Когда «Кроника» помещалась в старом доме на улице Ландо, они ходили в «Негро-негро» раза два-три в неделю. Когда редакция перебралась на проспект Такны, стали собираться в маленьких барах, крошечных кафе квартала Кольмены — в «Гаити», думает он, в «Америке», в «Хайелае». В первые дни месяца Норвин, Рохас, Мильтон, посидев в этих прокуренных норах, отправлялись к девочкам. Иногда встречали там Бесерриту с двумя-тремя его сотрудниками: он пил и вел доверительные беседы с «котами» и педерастами и всегда платил по счету. Просыпаться за полдень, завтракать в пансионе, брать интервью, мастерить «информацию», сидеть за машинкой, спускаться в буфет и вновь — к столу, выходить, возвращаться в пансион на рассвете, раздеваться и видеть, как над морем занимается новый день. Слиплись, слились воскресные обеды и посиделки в «Уголке Кахамарки», когда праздновался день рождения Карлитоса, или Норвина, или Эрнандеса, и еженедельные трапезы в кругу семьи, с папой, с мамой, с Чиспасом, с Тете.

II

— Еще кофе, Кайо? — сказал команданте[57] Паредес. — А вам, генерал?

— Вы, господа, вырвали у меня согласие, но убедить не смогли: я по-прежнему считаю, что вести с ним переговоры — непростительная глупость. — Генерал Льерена швырнул на стол кипу телеграмм. — Почему бы не вызвать его в Лиму? Или сделать, как предлагал вчера Паредес: взять его в Тумбесе, привезти в Талару, там в самолет — и сюда.

— Потому, генерал, что Чаморро — изменник, но не дурак, — сказал он. — Если вы пришлете ему приказ прибыть в Лиму, он просто сбежит за границу. Если к нему вломится полиция, он окажет сопротивление. И мы еще не знаем, как отнесутся к этому его офицеры.

— За офицеров Тумбеса я отвечаю, — сказал генерал Льерена, повысив голос. — Полковник Кихано с самого начала держал нас в курсе дела, он вполне может взять командование на себя. С заговорщиками переговоров не ведут, тем более когда заговор раскрыт, а мятеж — подавлен. Это — полная чушь, Бермудес.

— Чаморро очень популярен среди офицерства, — сказал Паредес. — Я предполагал арестовать всех четверых главарей одновременно, но поскольку трое уже пошли на попятный, считаю предложение Кайо самым подходящим.

— Он всем на свете обязан президенту, а я — самому себе. — Генерал Льерена стукнул кулаком по подлокотнику. — От кого угодно можно было ждать такого, только не от него. Чаморро должен за это ответить.

— Ведь речь сейчас не о вас, генерал, — мягко осадил он Льерену. — Президент хочет уладить дело без шума. Позвольте мне действовать, как я считаю нужным: уверяю вас, это наилучший путь.

— Чиклайо на проводе, команданте, — просунулась в дверь голова в фуражке. — Да, любой аппарат, господин генерал.

— Команданте? — с усилием пробился из шороха и треска голос. — Докладывает Камино. Не могу разыскать Бермудеса. Сенатор Ланда здесь, у нас. Да, в его имении. Да, протестует. Собирается звонить во дворец. Как было приказано.

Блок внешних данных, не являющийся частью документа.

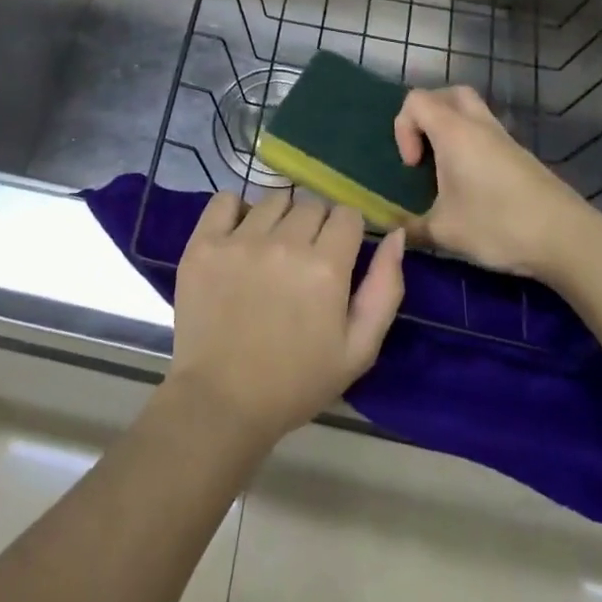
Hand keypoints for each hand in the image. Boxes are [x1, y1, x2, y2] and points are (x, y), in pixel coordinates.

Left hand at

— Очень хорошо, Камино, — сказал он. — Я, я. Сенатор поблизости? Передайте трубку.

— Он у себя в комнате, дон Кайо. — Треск и гул усилились, голос в трубке то замирал, то вновь начинал звучать отчетливо. — Как было приказано, изолирован. Сейчас, дон Кайо, сию минуту его доставят.

— Алло? Алло? — Он попытался было представить себе лицо сенатора Ланды, но не смог. — Алло?

— Мне очень неприятно, что пришлось вас побеспокоить, сенатор, — любезно сказал он. — Иначе не могли.

— Что это все значит? — загремел в трубке яростный голос Ланды. — На каком основании меня арестовали в собственном доме? Где депутатская неприкосновенность? Кто ответит за это самоуправство, Бермудес?

вернуться

57

Команданте — старший офицер; в некоторых странах, например на Кубе, высшее офицерское звание.